> _ACTIONS TO TAKE_
• 1. Quote the article on Alan Lubin's speech below word for word, from "Saturday, March 27, 2004." up to and including "election this November.".
• 2. Write a continuation of the news article below about Alan Lubin's call for union political action, picking up after its final sentence.

> _STUDY TEXT_
Lubin: Get out and vote

Saturday, March 27, 2004.

lubin


NYSUT Executive Vice President Alan Lubin laid out an ambitious agenda for unionists in the coming year, especially with what polls say will be a close presidential election this November.

"We have two extremely powerful weapons in our arsenal: education and political action," Lubin said.

Lubin said last year's extraordinary political action efforts proved how mighty the union's voice can be.

"At last year's RA I asked you to imagine what it would be like if members came together for a great show of unity for public education at a march in May. I told you that together we could do anything."

Then, Lubin said, just 30 days later, some 40,000 people came together for the March for Public Education - the biggest rally of its kind in Albany.

"Congratulations to all of you who helped make that day one of the greatest in our union's history," Lubin said, after he showed a video highlighting the event. "Forty-eight hours after the rally, the state Legislature overrode the governor's 119 vetoes and restored $1.2 billion in funding for health care and education, pre-K through post-grad. After the historic override vote, the public showed its commitment to schools by approving 97 percent of all school budgets on statewide voting day.

> _RECORDS PROVIDED_
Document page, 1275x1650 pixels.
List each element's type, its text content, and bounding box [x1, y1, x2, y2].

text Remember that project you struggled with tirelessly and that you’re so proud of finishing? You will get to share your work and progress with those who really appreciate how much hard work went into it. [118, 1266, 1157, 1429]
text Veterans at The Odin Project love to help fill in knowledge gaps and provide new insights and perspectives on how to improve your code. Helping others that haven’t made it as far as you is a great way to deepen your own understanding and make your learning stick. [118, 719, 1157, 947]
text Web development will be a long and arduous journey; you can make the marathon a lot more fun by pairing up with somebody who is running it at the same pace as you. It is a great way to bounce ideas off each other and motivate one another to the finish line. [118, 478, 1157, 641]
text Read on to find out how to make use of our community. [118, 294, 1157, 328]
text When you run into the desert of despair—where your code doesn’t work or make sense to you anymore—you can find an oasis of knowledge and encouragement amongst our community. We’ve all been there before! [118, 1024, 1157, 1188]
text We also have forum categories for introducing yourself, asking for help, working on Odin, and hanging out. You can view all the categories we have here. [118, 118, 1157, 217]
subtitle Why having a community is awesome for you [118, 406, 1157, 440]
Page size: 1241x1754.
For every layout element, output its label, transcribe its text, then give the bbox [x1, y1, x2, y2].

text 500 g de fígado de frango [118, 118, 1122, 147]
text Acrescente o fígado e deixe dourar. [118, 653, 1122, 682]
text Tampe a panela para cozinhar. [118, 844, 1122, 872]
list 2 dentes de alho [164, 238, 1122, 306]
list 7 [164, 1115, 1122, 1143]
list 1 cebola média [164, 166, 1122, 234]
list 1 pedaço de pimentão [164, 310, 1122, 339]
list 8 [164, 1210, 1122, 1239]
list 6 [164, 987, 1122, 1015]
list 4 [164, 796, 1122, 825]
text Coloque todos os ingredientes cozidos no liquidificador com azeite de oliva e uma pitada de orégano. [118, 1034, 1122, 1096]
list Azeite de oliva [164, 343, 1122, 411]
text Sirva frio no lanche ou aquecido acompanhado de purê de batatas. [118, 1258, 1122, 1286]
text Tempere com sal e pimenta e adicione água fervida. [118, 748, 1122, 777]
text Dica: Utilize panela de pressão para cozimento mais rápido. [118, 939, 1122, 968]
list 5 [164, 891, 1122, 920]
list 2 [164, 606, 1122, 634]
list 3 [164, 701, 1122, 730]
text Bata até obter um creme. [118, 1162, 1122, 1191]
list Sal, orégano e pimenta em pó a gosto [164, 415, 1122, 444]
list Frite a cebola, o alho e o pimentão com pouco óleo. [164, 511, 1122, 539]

> _TASK RESULTS_
• 1.
Saturday, March 27, 2004.

lubin


NYSUT Executive Vice President Alan Lubin laid out an ambitious agenda for unionists in the coming year, especially with what polls say will be a close presidential election this November.

• 2.
"I told you that together, we could do anything," Lubin said. "Our statewide victories were sweet, but they were also fleeting - they always are."

In the coming year, Lubin said, the union faces many challenges: securing adequate funding for K-12 and higher ed; beating back an attack on higher ed tenure; and defeating a proposed state aid cut for community colleges.

He said many problems facing New York are coming from Washington, D.C., and that's why unionists must focus on the presidential election.

"We have to stick to our lesson plan for political action," Lubin said. "That means working in coalition with other unions and non-union partners."

He also urged unionists to get personally involved by stuffing envelopes, volunteering for phone banks and writing letters to the editor.

"Most important, we have to vote," Lubin said. "We have to reach our 500,000 members and the 2 million people in our families."

 

 


NYSUT Representative Assembly 2004. March 24-27. Hilton New York.